While Guru Gobind Singh sacrificed his entire family for the Panth, the Badal family has been sacrificing the Panth for the family — with this sharp rebuke aimed at the SAD (B) president, Chief Minister Bhagwant Mann on Monday evening set the tone for a blistering, satire-laced address at the Lok Milni programme held at village Panjgrain Kalan in the Jaito assembly segment of Faridkot district, where an impressive gathering of residents from Panjgrain Kalan and adjoining villages, with a particularly large turnout of women, came to listen the Chief Minister.
In his 35-minute address that drew repeated applause, Mann trained his barbs on SAD president Sukhbir Singh Badal, accusing the Akali leadership of using religion as an instrument of political convenience, changing Jathedars at will to serve their political ends and treating one family as the entire Panth.
“The Akalis have only one MLA left, and even she remained absent during the vote on the anti-sacrilege legislation," he said, adding that after the new anti-sacrilege law, no one would dare commit such an offence again.
Taking a dig at Sukhbir Badal’s public utterances, the Chief Minister remarked that his lectures carried little meaning or substance.
Turning to the Congress-Akali nexus, Mann said that for several decades, the two parties had been taking turns to plunder Punjab, and that an invisible tactical understanding existed between them. I used to make satirical videos to expose this arrangement, but my videos failed to make any impact. So I decided to jump into this morass myself to clean it up, he said.
He recalled that while successive state governments had patronised the drug trade and ministers were directly involved in it, Punjab’s youth were fleeing to Australia and Canada for survival.
“Our children were running to foreign countries to earn a livelihood, while leaders were calling back their foreign-educated children to Punjab to continue the loot of their fathers," he said, naming Sukhbir Badal.
Mann said unlike his predecessors who woke up to governance only in the last three months of their tenures, he had begun work from his very first day in office. He listed a series of his government’s achievements — free power supply to 90 per cent of households, daytime electricity to tubewells, and a dramatic rise in canal water utilisation from 22 per cent before 2022 to over 80 per cent today.

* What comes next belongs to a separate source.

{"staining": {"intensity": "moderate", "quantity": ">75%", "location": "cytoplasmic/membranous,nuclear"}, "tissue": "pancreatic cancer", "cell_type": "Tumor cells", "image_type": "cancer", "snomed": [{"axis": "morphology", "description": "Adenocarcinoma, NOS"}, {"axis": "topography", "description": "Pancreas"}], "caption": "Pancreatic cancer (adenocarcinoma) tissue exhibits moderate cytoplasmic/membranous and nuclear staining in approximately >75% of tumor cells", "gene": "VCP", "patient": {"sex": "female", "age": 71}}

On school education, he said Punjab had climbed from 27th position to first in the country, adding that he personally meets the top ten rank-holders. “The Atta Dal scheme can fill your stomach, but it is only education that will lift you out of poverty," he said.
Flaunting the Rs 10 lakh health insurance card, Mann said 47 lakh cards had already been issued under the scheme and 15 lakh more were being processed. “We have already spent Rs 660 crore under this scheme — there is nothing like it anywhere in the world," he said.
The Chief Minister announced that from July 1, all eligible women would receive three months of pension in a single instalment. “This is not to make you rich — it is a token of honour from the state government," he said.
Mann distributed cheques and benefits worth Rs 3.86 crore among beneficiaries at the event. In a lighter moment that drew an enthusiastic response from the largely female audience, he ended his address with his trademark kikli, a traditional Punjabi folk performance, hitting the Akali Dal leaders with satirical comments.
He said that while as an artist he might have received Rs 10 lakh for his visit to Punjgrain Kalan, the people of Punjab had elevated him to a position where he was today giving Rs 50 lakh to them.